Just two years ago, the Herald Editorial Board weighed in affirmatively on another supermajority measure, Tim Eyman’s I-1053. “Failing to approve 1-1053 would take away much of the pressure to enact true reforms, telling lawmakers that higher taxes are not only OK, but a desirable part of the budget solution.”
We were wrong. Rather than pressure reforms, Eyman’s supermajority rule has spurred paralysis. Rather than bolster creative solutions to benefit the average taxpayer, the two-thirds’ mandate is now one of the apron strings special interests hide behind to avoid ponying up.
The latest incarnation of Eyman’s supermajority effort, I-1185, is bankrolled by the likes of BP (the company that brought us the Deepwater Horizon oil spill) and ConocoPhillips. Each has contributed $100,000, with an additional $400,000 from the Beer Institute. Why so much loot from Big Oil and non-Washington booze interests?

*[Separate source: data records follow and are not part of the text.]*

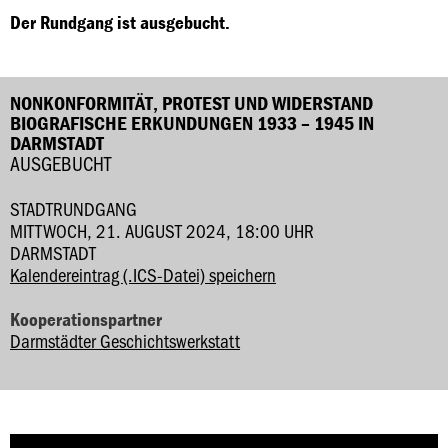
Der Rundgang ist ausgebucht.
NONKONFORMITÄT, PROTEST UND WIDERSTAND
BIOGRAFISCHE ERKUNDUNGEN 1933 – 1945 IN
DARMSTADT
AUSGEBUCHT
STADTRUNDGANG
MITTWOCH, 21. AUGUST 2024, 18:00 UHR
DARMSTADT
Kalendereintrag (.ICS-Datei) speichern
Kooperationspartner
Darmstädter Geschichtswerkstatt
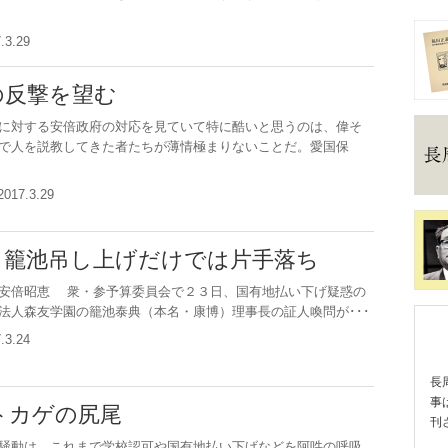
7.3.29
の反撃を望む
対する安倍政府の対応を見ていて特に酷いと思うのは、偉そ
で人を説教してきた者たちが薄情極まりないことだ。愛国保
2017.3.29
 籠池吊し上げだけでは片手落ち
安倍昭恵 衆・参予算委員会で２３日、国有地払い下げ疑惑の
法人森友学園の籠池泰典（本名・康博）理事長の証人喚問が･･･
7.3.24
長
事
トカゲの尻尾
刊
騒動は、これまで学校認可や国有地払い下げなどを阿吽の呼吸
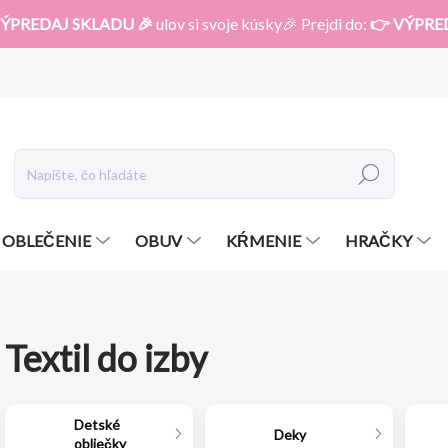
ÝPREDAJ SKLADU 🎉
ulov si svoje kúsky🎉 Prejdi do:
👉 VÝPRE
Hľadať
OBLEČENIE
OBUV
KŔMENIE
HRAČKY
Textil do izby
Detské
Deky
obliečky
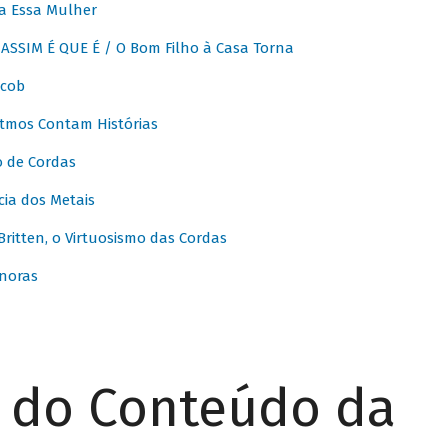
a Essa Mulher
SSIM É QUE É / O Bom Filho à Casa Torna
acob
itmos Contam Histórias
o de Cordas
ia dos Metais
itten, o Virtuosismo das Cordas
noras
r do Conteúdo da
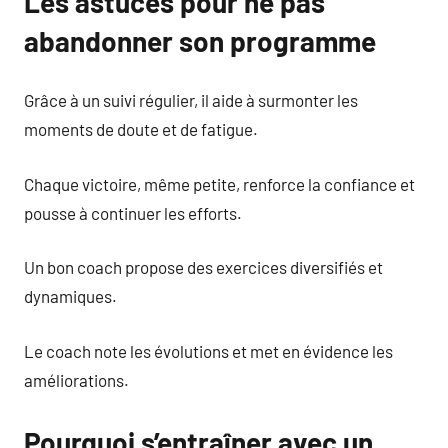
Les astuces pour ne pas
abandonner son programme
Grâce à un suivi régulier, il aide à surmonter les
moments de doute et de fatigue.
Chaque victoire, même petite, renforce la confiance et
pousse à continuer les efforts.
Un bon coach propose des exercices diversifiés et
dynamiques.
Le coach note les évolutions et met en évidence les
améliorations.
Pourquoi s’entraîner avec un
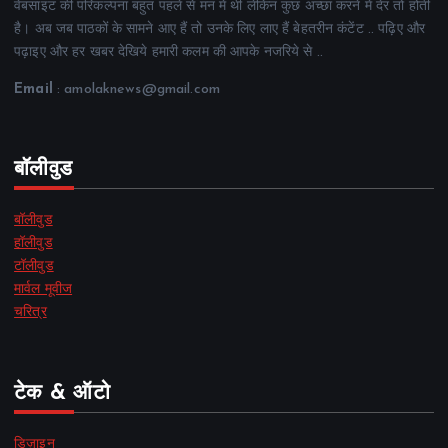
वेबसाइट की परिकल्पना बहुत पहले से मन में थी लेकिन कुछ अच्छा करने में देर तो होती
है। अब जब पाठकों के सामने आए हैं तो उनके लिए लाए हैं बेहतरीन कंटेंट .. पढ़िए और
पढ़ाइए और हर खबर देखिये हमारी कलम की आपके नजरिये से ..
Email
: amolaknews@gmail.com
बॉलीवुड
बॉलीवुड
हॉलीवुड
टॉलीवुड
मार्वल मूवीज
चरित्र
टेक & ऑटो
डिज़ाइन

With 1185, it takes a simple majority vote in the Legislature to create a tax loophole, but a two-thirds’ supermajority to undo it. Not a bad scheme if you’re a deep-pocketed special interest. It’s a much higher hurdle, however, for Washington families that support tax fairness.
The state Supreme Court is currently adjudicating the constitutionality of the supermajority requirement, and there are compelling reasons to believe it will get struck down. Seattle attorney David Perez has discovered present-at-the-creation evidence that the framers of the state’s Constitution intended the key phrase “unless a majority” to mean a simple majority, no more or no less. If Washingtonians want to impose a have-it-stick supermajority requirement, we’ll need a constitutional amendment.

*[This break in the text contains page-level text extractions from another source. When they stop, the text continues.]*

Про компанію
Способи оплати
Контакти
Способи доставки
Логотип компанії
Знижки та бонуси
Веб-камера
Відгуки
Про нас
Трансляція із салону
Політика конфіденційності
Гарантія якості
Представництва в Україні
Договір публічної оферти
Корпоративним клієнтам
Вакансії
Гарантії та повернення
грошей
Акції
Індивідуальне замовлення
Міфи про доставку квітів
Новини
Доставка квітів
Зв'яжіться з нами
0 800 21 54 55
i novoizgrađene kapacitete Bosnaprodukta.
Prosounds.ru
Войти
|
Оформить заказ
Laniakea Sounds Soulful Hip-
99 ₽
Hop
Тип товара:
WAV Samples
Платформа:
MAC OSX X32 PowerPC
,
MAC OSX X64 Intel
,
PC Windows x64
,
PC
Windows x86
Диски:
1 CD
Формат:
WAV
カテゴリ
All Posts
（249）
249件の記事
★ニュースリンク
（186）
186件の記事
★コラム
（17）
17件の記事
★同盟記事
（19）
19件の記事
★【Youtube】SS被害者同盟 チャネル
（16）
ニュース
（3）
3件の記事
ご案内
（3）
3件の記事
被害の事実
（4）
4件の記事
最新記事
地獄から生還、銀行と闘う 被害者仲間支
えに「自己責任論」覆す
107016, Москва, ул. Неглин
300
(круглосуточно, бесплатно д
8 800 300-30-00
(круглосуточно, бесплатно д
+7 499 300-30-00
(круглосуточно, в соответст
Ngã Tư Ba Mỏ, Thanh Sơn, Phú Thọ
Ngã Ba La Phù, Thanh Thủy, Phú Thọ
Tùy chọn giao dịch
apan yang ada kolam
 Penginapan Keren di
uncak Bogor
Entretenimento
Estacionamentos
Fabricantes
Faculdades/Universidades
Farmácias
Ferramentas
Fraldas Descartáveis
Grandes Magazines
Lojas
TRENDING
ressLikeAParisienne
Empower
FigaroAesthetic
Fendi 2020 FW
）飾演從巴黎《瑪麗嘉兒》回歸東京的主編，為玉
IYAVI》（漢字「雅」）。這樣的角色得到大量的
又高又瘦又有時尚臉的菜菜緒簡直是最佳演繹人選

And what then? As with other states, Washington will get slammed with growing shortfalls and a slow defunding of education. After the McCleary ruling on K-12 funding (Read: Washington needs $1 billion more for education) it’s difficult to imagine lawmakers getting to yes with a supermajority requirement still in place.
The two-thirds’ rule sounded like an effective stick to batter lawmakers into not raising taxes. Instead, it became a case study in unintended consequences, of corporations preserving their loopholes while lawmakers gave state universities the OK to hike tuition. Washington can do better.
The Herald Editorial Board recommends a no vote on Eyman’s latest, I-1185.